From Bangkok to Katowice: In whose interests are the climate negotiations?
by Souparna Lahiri, 2nd September, 2018
This week the negotiations over the Paris Rulebook and Paris Agreement Work Programme (PAWP) recommence in Bangkok. It reminds me of the 2009 Bangkok intersessional, in the run up to the Copenhagen Conference of the Parties (COP), where there was much expectation in the air and great mobilisations on the streets.
Back then, the US and big developing countries including China and India crafted the Copenhagen Declaration, which demolished the Kyoto architecture of binding commitments to emissions reductions, as well as the essential differences between the climate actions that should be taken by Annex 1 (developed countries) and non-Annex 1 countries.
Although the Declaration aimed to limit global temperature increases, it ignored the need for immediate action to avert the looming climate and humanitarian crises. The negotiations were extremely non-transparent, and oblivious to the human rights framework that would be needed in order to safeguard vulnerable communities from the impacts of climate change. Governments refused to listen to the voices of their own people, and the global peoples’ movements were ignored. This framework then paved the way for the Paris Agreement in 2015.

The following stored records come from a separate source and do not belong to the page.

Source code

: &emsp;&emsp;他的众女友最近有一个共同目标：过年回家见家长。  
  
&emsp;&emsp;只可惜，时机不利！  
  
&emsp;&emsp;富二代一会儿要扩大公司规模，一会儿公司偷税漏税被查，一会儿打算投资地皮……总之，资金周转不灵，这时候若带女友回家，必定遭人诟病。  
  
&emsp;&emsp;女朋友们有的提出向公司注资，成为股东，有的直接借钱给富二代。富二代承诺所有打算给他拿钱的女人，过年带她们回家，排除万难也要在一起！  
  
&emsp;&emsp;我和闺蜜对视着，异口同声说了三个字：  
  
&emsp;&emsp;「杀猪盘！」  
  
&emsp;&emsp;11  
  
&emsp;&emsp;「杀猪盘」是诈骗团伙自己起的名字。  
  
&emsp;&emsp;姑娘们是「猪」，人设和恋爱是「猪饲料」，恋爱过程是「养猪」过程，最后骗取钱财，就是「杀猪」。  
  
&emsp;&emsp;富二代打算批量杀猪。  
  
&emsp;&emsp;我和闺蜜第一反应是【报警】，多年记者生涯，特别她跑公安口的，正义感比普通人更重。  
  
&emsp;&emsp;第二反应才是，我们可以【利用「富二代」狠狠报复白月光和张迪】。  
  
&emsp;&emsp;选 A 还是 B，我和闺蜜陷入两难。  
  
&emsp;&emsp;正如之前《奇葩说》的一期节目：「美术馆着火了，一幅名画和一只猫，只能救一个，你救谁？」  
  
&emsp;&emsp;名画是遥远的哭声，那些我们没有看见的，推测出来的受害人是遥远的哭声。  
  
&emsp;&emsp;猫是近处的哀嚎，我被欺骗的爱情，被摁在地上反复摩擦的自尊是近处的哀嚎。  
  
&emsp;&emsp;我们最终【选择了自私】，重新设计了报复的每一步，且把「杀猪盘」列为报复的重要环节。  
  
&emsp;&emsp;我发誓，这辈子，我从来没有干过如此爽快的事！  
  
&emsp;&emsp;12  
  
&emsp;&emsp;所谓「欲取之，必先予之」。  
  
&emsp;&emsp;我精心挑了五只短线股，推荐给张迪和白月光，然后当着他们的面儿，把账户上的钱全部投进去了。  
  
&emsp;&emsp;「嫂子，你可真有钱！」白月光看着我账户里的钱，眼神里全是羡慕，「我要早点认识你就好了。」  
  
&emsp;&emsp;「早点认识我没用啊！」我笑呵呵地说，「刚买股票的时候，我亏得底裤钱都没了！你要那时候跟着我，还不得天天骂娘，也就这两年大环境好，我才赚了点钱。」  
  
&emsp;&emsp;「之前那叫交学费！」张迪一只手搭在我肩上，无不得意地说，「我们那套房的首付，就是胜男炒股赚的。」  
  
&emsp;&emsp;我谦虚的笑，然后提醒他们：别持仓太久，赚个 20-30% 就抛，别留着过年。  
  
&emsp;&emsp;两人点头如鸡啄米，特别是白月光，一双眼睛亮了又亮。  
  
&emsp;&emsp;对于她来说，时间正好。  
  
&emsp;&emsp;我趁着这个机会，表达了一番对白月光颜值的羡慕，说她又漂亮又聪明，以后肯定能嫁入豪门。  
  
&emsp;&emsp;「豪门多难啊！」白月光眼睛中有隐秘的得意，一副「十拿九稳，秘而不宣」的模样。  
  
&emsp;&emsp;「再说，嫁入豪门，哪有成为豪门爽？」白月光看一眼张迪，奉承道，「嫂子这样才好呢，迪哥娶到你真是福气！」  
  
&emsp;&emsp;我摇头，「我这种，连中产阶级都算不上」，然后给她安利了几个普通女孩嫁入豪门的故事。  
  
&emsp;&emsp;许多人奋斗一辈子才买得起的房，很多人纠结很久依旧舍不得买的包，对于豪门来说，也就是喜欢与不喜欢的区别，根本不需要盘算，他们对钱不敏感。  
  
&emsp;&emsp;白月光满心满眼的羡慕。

So where do we find ourselves on this return trip to Bangkok, nine years later? We are worse off than where we started. Setting us on a pathway to climate chaos, the negotiations under the Paris Agreement have been captured by the corporations. The Paris Agreement has let developed countries off the hook, both from their historical responsibilities for climate change, and from meeting binding commitments under the Kyoto Protocol. Big developing countries such as China are also using this Agreement to continue to produce dirty energy and to maintain their low emissions reductions targets. Adding it all together, the emissions reductions targets from countries’ Nationally Determined Contributions (NDCs) average closer to 4 degrees of warming, and which is nowhere near 2, let alone 1.5 degrees.
In reality, the impacts of climate change are increasingly visible, and are being felt by vulnerable, frontline communities across the globe, but particularly in the poorest countries and small island nations. To protect these communities, climate finance is an urgent necessity. But the mythical 100 billion dollars commitment from developed countries is yet to materialise, with no progress towards paying for the loss and damage that climate change causes. The nature of the 100 billion commitment is also pretty vague, with negotiations reflecting an increasing mix of equity, loans and blended finance.
As the Bangkok intersessional gets underway, the negotiations are not moving, and the political leadership has failed to listen to the peoples’ solutions. We are not only facing a backtracking on commitments to cut emissions at source and to take responsibility for historical emissions through providing climate finance, but we are also facing the even scarier possibility of the climate crisis being addressed through geoengineering and technological fixes, and market-based solutions that further commodify and financialise life on the planet.
The clock is ticking. It is urgent that big emitters and polluters are held accountable, and that the voices of communities, Indigenous Peoples, women and young people are heard in the corridors of the UNFCCC. Let’s push community-led solutions forward, to reclaim the space for climate justice. After all, in whose interests are the negotiations?